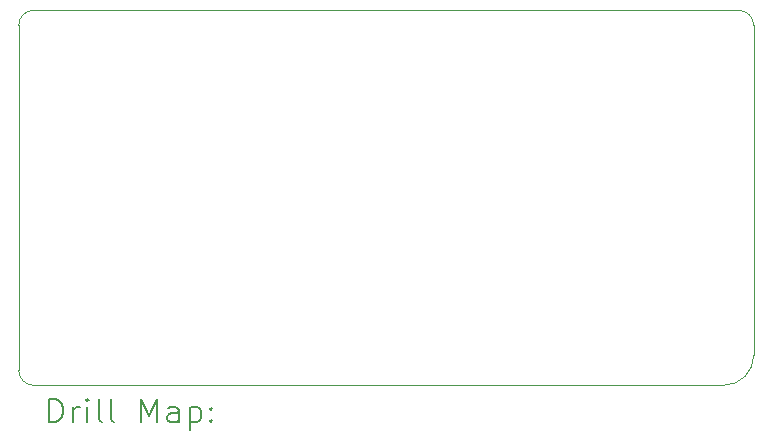
<source format=gbr>
%TF.GenerationSoftware,KiCad,Pcbnew,8.0.4*%
%TF.CreationDate,2025-05-02T23:51:14+05:30*%
%TF.ProjectId,Si4735Board,53693437-3335-4426-9f61-72642e6b6963,rev?*%
%TF.SameCoordinates,Original*%
%TF.FileFunction,Drillmap*%
%TF.FilePolarity,Positive*%
%FSLAX45Y45*%
G04 Gerber Fmt 4.5, Leading zero omitted, Abs format (unit mm)*
G04 Created by KiCad (PCBNEW 8.0.4) date 2025-05-02 23:51:14*
%MOMM*%
%LPD*%
G01*
G04 APERTURE LIST*
%ADD10C,0.050000*%
%ADD11C,0.200000*%
G04 APERTURE END LIST*
D10*
X16383000Y-7747000D02*
G75*
G02*
X16510000Y-7874000I0J-127000D01*
G01*
X16510000Y-7874000D02*
X16510000Y-10668000D01*
X10414000Y-7747000D02*
X16383000Y-7747000D01*
X10287000Y-10795000D02*
X10287000Y-7874000D01*
X16256000Y-10922000D02*
X10414000Y-10922000D01*
X10287000Y-7874000D02*
G75*
G02*
X10414000Y-7747000I127000J0D01*
G01*
X16510000Y-10668000D02*
G75*
G02*
X16256000Y-10922000I-254000J0D01*
G01*
X10414000Y-10922000D02*
G75*
G02*
X10287000Y-10795000I0J127000D01*
G01*
D11*
X10545277Y-11235984D02*
X10545277Y-11035984D01*
X10545277Y-11035984D02*
X10592896Y-11035984D01*
X10592896Y-11035984D02*
X10621467Y-11045508D01*
X10621467Y-11045508D02*
X10640515Y-11064555D01*
X10640515Y-11064555D02*
X10650039Y-11083603D01*
X10650039Y-11083603D02*
X10659563Y-11121698D01*
X10659563Y-11121698D02*
X10659563Y-11150270D01*
X10659563Y-11150270D02*
X10650039Y-11188365D01*
X10650039Y-11188365D02*
X10640515Y-11207412D01*
X10640515Y-11207412D02*
X10621467Y-11226460D01*
X10621467Y-11226460D02*
X10592896Y-11235984D01*
X10592896Y-11235984D02*
X10545277Y-11235984D01*
X10745277Y-11235984D02*
X10745277Y-11102650D01*
X10745277Y-11140746D02*
X10754801Y-11121698D01*
X10754801Y-11121698D02*
X10764324Y-11112174D01*
X10764324Y-11112174D02*
X10783372Y-11102650D01*
X10783372Y-11102650D02*
X10802420Y-11102650D01*
X10869086Y-11235984D02*
X10869086Y-11102650D01*
X10869086Y-11035984D02*
X10859563Y-11045508D01*
X10859563Y-11045508D02*
X10869086Y-11055031D01*
X10869086Y-11055031D02*
X10878610Y-11045508D01*
X10878610Y-11045508D02*
X10869086Y-11035984D01*
X10869086Y-11035984D02*
X10869086Y-11055031D01*
X10992896Y-11235984D02*
X10973848Y-11226460D01*
X10973848Y-11226460D02*
X10964324Y-11207412D01*
X10964324Y-11207412D02*
X10964324Y-11035984D01*
X11097658Y-11235984D02*
X11078610Y-11226460D01*
X11078610Y-11226460D02*
X11069086Y-11207412D01*
X11069086Y-11207412D02*
X11069086Y-11035984D01*
X11326229Y-11235984D02*
X11326229Y-11035984D01*
X11326229Y-11035984D02*
X11392896Y-11178841D01*
X11392896Y-11178841D02*
X11459562Y-11035984D01*
X11459562Y-11035984D02*
X11459562Y-11235984D01*
X11640515Y-11235984D02*
X11640515Y-11131222D01*
X11640515Y-11131222D02*
X11630991Y-11112174D01*
X11630991Y-11112174D02*
X11611943Y-11102650D01*
X11611943Y-11102650D02*
X11573848Y-11102650D01*
X11573848Y-11102650D02*
X11554801Y-11112174D01*
X11640515Y-11226460D02*
X11621467Y-11235984D01*
X11621467Y-11235984D02*
X11573848Y-11235984D01*
X11573848Y-11235984D02*
X11554801Y-11226460D01*
X11554801Y-11226460D02*
X11545277Y-11207412D01*
X11545277Y-11207412D02*
X11545277Y-11188365D01*
X11545277Y-11188365D02*
X11554801Y-11169317D01*
X11554801Y-11169317D02*
X11573848Y-11159793D01*
X11573848Y-11159793D02*
X11621467Y-11159793D01*
X11621467Y-11159793D02*
X11640515Y-11150270D01*
X11735753Y-11102650D02*
X11735753Y-11302650D01*
X11735753Y-11112174D02*
X11754801Y-11102650D01*
X11754801Y-11102650D02*
X11792896Y-11102650D01*
X11792896Y-11102650D02*
X11811943Y-11112174D01*
X11811943Y-11112174D02*
X11821467Y-11121698D01*
X11821467Y-11121698D02*
X11830991Y-11140746D01*
X11830991Y-11140746D02*
X11830991Y-11197888D01*
X11830991Y-11197888D02*
X11821467Y-11216936D01*
X11821467Y-11216936D02*
X11811943Y-11226460D01*
X11811943Y-11226460D02*
X11792896Y-11235984D01*
X11792896Y-11235984D02*
X11754801Y-11235984D01*
X11754801Y-11235984D02*
X11735753Y-11226460D01*
X11916705Y-11216936D02*
X11926229Y-11226460D01*
X11926229Y-11226460D02*
X11916705Y-11235984D01*
X11916705Y-11235984D02*
X11907182Y-11226460D01*
X11907182Y-11226460D02*
X11916705Y-11216936D01*
X11916705Y-11216936D02*
X11916705Y-11235984D01*
X11916705Y-11112174D02*
X11926229Y-11121698D01*
X11926229Y-11121698D02*
X11916705Y-11131222D01*
X11916705Y-11131222D02*
X11907182Y-11121698D01*
X11907182Y-11121698D02*
X11916705Y-11112174D01*
X11916705Y-11112174D02*
X11916705Y-11131222D01*
M02*

</source>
--------------------
Prompt — The required output is the exact lines from the opening line of the entries through the line with "X10640515Y-11207412D01*", inclusive, without pictures.

Solved exercise —
<source format=gbr>
%TF.GenerationSoftware,KiCad,Pcbnew,8.0.4*%
%TF.CreationDate,2025-05-02T23:51:14+05:30*%
%TF.ProjectId,Si4735Board,53693437-3335-4426-9f61-72642e6b6963,rev?*%
%TF.SameCoordinates,Original*%
%TF.FileFunction,Drillmap*%
%TF.FilePolarity,Positive*%
%FSLAX45Y45*%
G04 Gerber Fmt 4.5, Leading zero omitted, Abs format (unit mm)*
G04 Created by KiCad (PCBNEW 8.0.4) date 2025-05-02 23:51:14*
%MOMM*%
%LPD*%
G01*
G04 APERTURE LIST*
%ADD10C,0.050000*%
%ADD11C,0.200000*%
G04 APERTURE END LIST*
D10*
X16383000Y-7747000D02*
G75*
G02*
X16510000Y-7874000I0J-127000D01*
G01*
X16510000Y-7874000D02*
X16510000Y-10668000D01*
X10414000Y-7747000D02*
X16383000Y-7747000D01*
X10287000Y-10795000D02*
X10287000Y-7874000D01*
X16256000Y-10922000D02*
X10414000Y-10922000D01*
X10287000Y-7874000D02*
G75*
G02*
X10414000Y-7747000I127000J0D01*
G01*
X16510000Y-10668000D02*
G75*
G02*
X16256000Y-10922000I-254000J0D01*
G01*
X10414000Y-10922000D02*
G75*
G02*
X10287000Y-10795000I0J127000D01*
G01*
D11*
X10545277Y-11235984D02*
X10545277Y-11035984D01*
X10545277Y-11035984D02*
X10592896Y-11035984D01*
X10592896Y-11035984D02*
X10621467Y-11045508D01*
X10621467Y-11045508D02*
X10640515Y-11064555D01*
X10640515Y-11064555D02*
X10650039Y-11083603D01*
X10650039Y-11083603D02*
X10659563Y-11121698D01*
X10659563Y-11121698D02*
X10659563Y-11150270D01*
X10659563Y-11150270D02*
X10650039Y-11188365D01*
X10650039Y-11188365D02*
X10640515Y-11207412D01*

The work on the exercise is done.